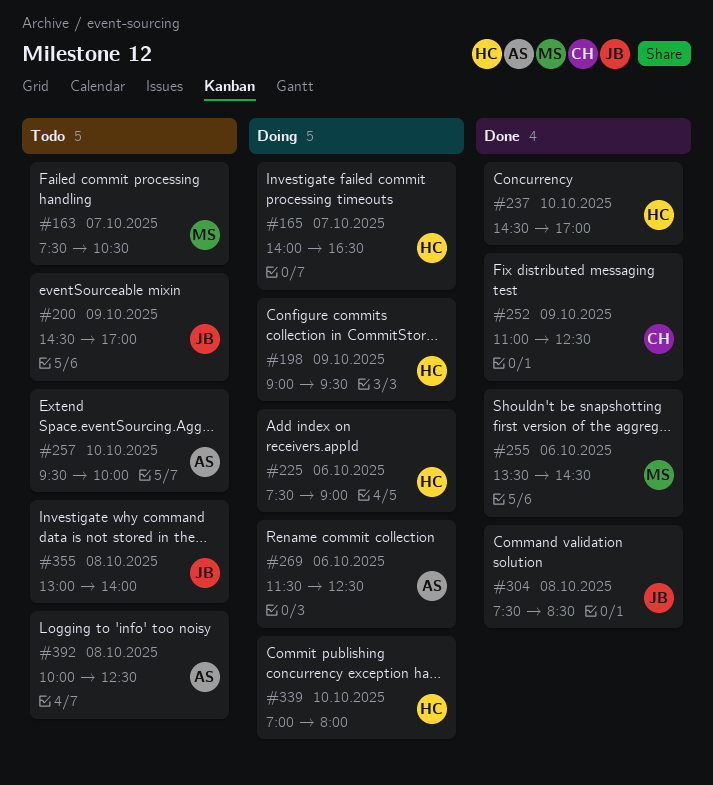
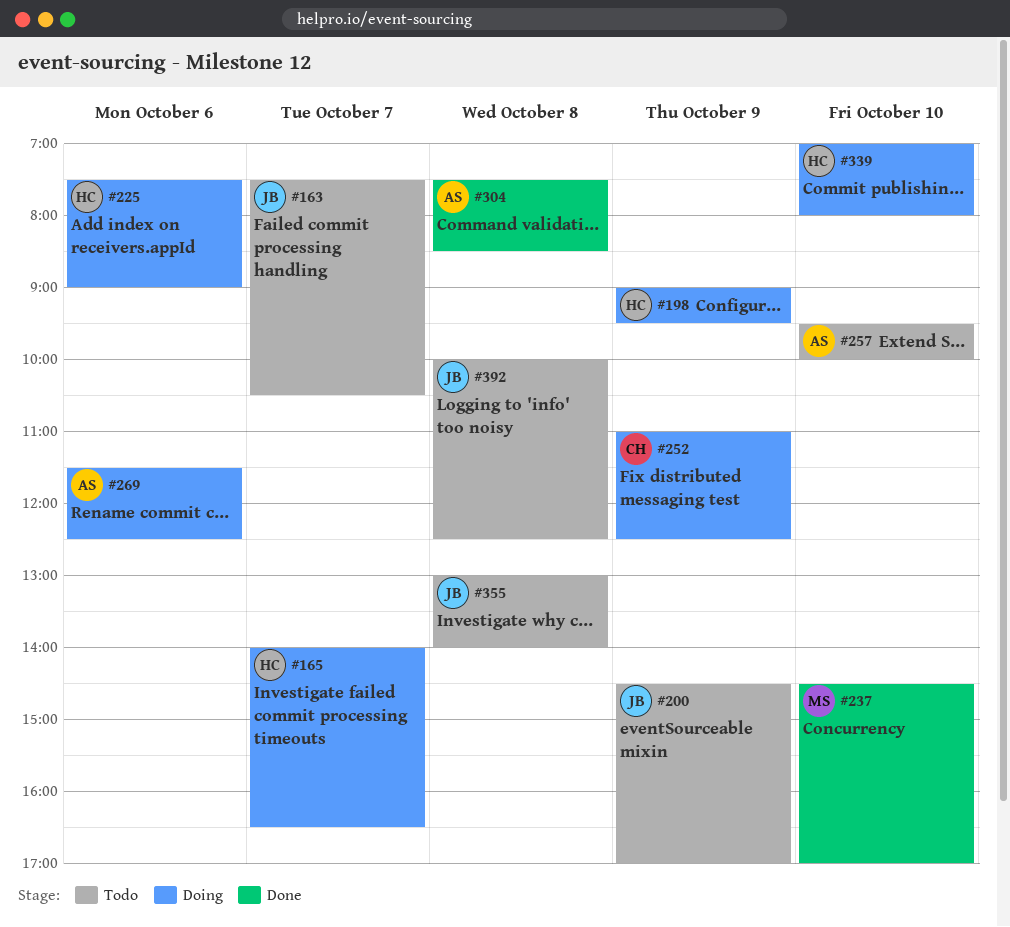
#163, owner: MS -> JB
#237, owner: HC -> MS
#252, status: Done -> Doing
#255: present -> none
#304, owner: JB -> AS
#392, owner: AS -> JB

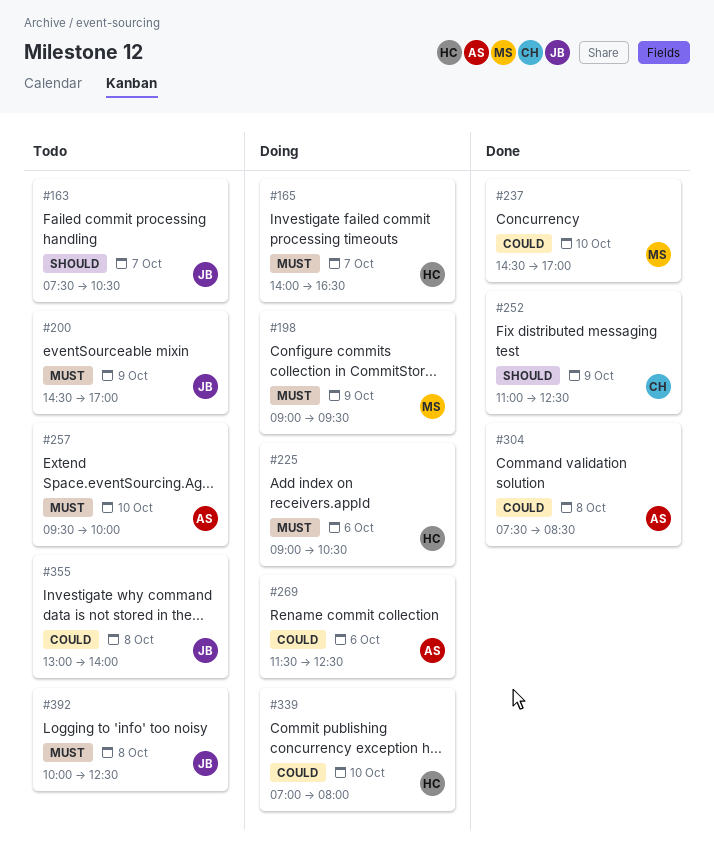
#198, owner: HC -> MS
#225, begins: 07:30 -> 09:00
#225, ends: 09:00 -> 10:30
#252, status: Doing -> Done

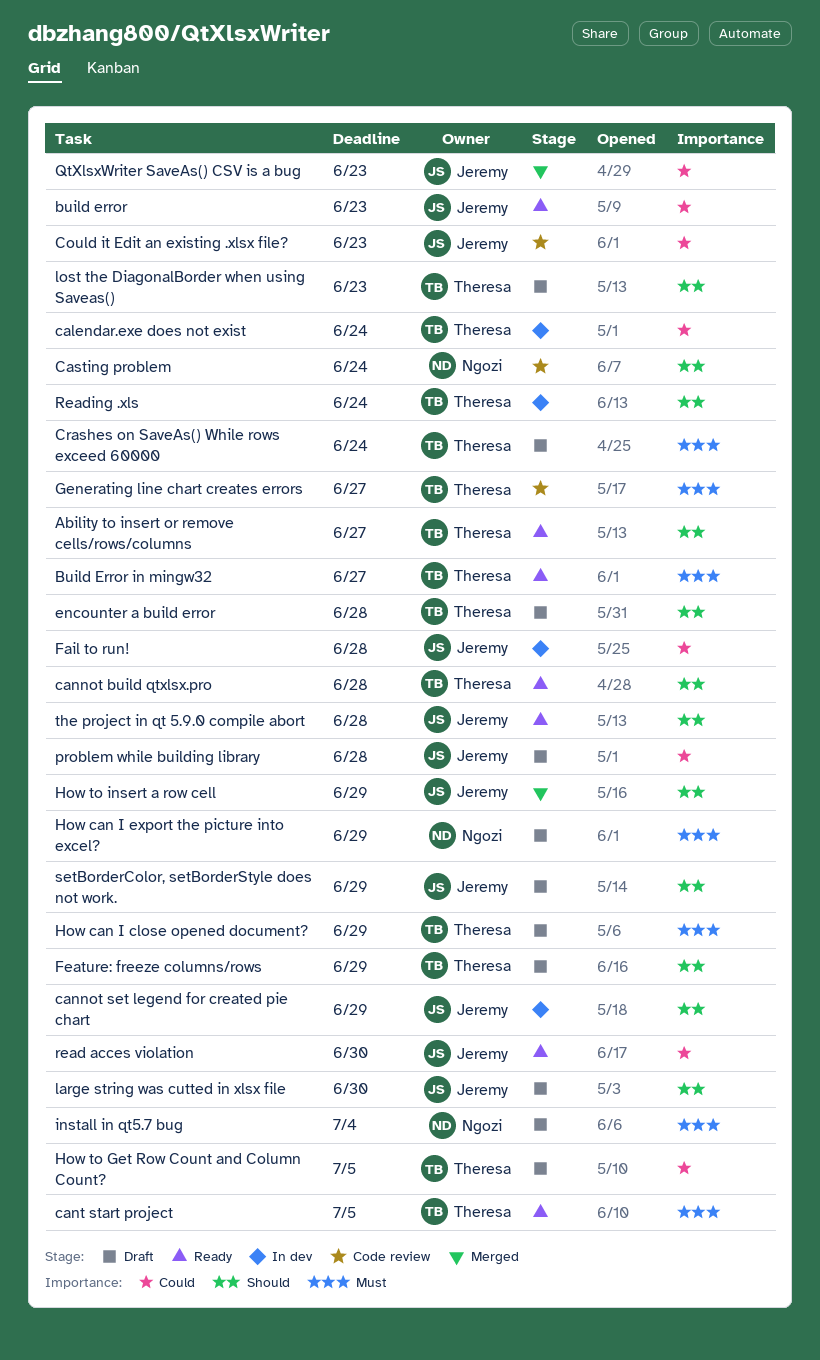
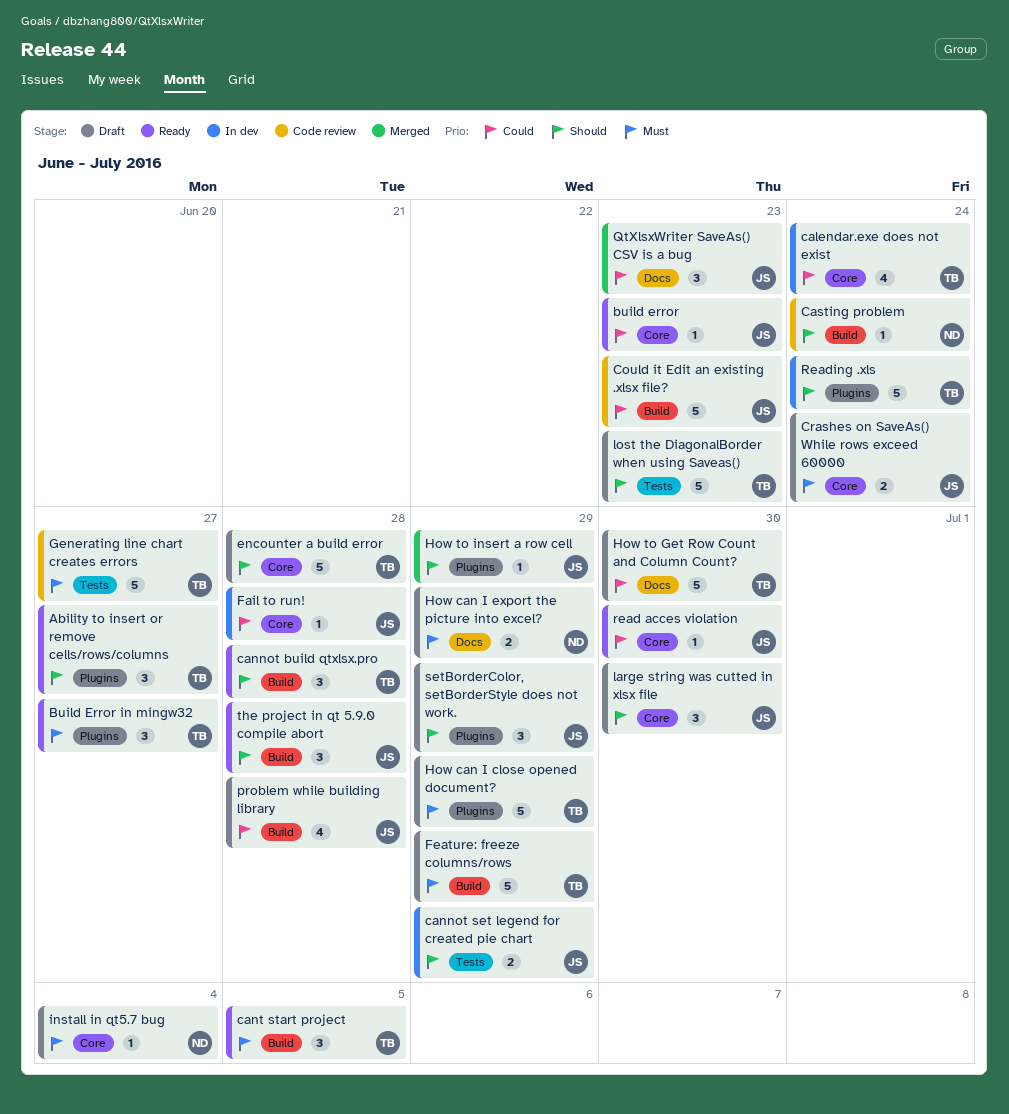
Crashes on SaveAs() While rows exceed 60000, owner: Theresa -> Jeremy
Feature: freeze columns/rows, priority: Should -> Must
How to Get Row Count and Column Count?, due: Jul 5 -> Jun 30

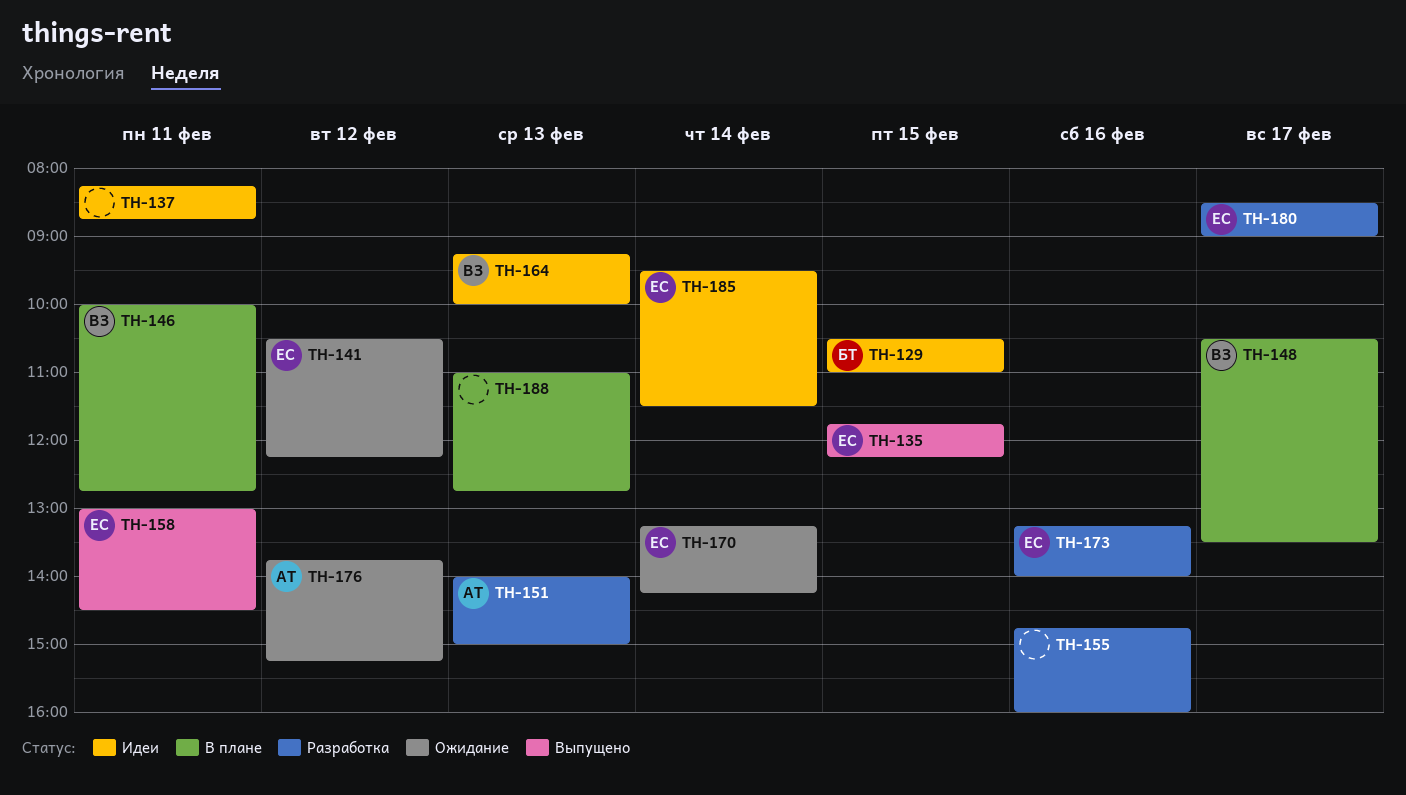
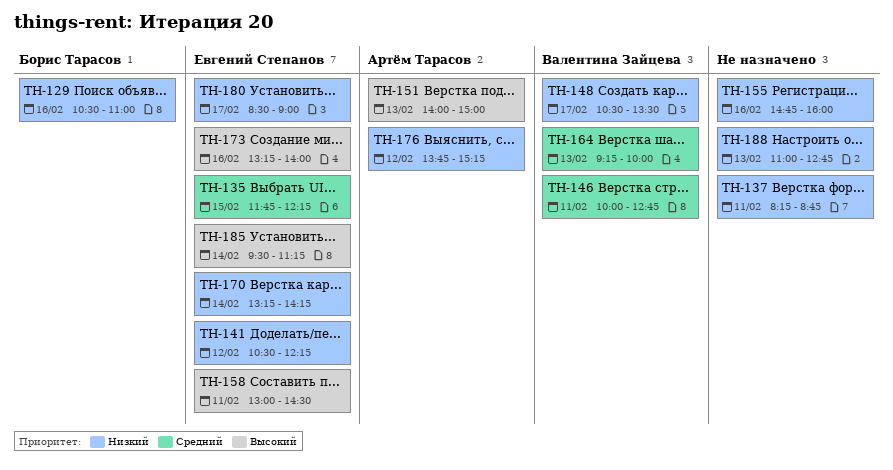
TH-129, day: Feb 15 -> Feb 16
TH-185, ends: 11:30 -> 11:15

_WHAT YOU ARE ASKED TO DO_
Across the data above, how many lines carry the word "ends"? Only the number is needed.

_RESPONSE TO THIS TASK_
2